Records from a collection
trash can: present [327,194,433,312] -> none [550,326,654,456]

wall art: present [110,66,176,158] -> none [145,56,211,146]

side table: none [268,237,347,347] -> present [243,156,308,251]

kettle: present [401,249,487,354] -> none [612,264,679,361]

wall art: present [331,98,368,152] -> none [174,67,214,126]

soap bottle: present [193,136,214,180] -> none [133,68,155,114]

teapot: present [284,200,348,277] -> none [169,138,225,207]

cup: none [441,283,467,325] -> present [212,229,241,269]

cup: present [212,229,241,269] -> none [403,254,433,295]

Task directions: Nothing is to be altered; retype each entry exactly.

Task answer:
trash can: present [327,194,433,312] -> none [550,326,654,456]

wall art: present [110,66,176,158] -> none [145,56,211,146]

side table: none [268,237,347,347] -> present [243,156,308,251]

kettle: present [401,249,487,354] -> none [612,264,679,361]

wall art: present [331,98,368,152] -> none [174,67,214,126]

soap bottle: present [193,136,214,180] -> none [133,68,155,114]

teapot: present [284,200,348,277] -> none [169,138,225,207]

cup: none [441,283,467,325] -> present [212,229,241,269]

cup: present [212,229,241,269] -> none [403,254,433,295]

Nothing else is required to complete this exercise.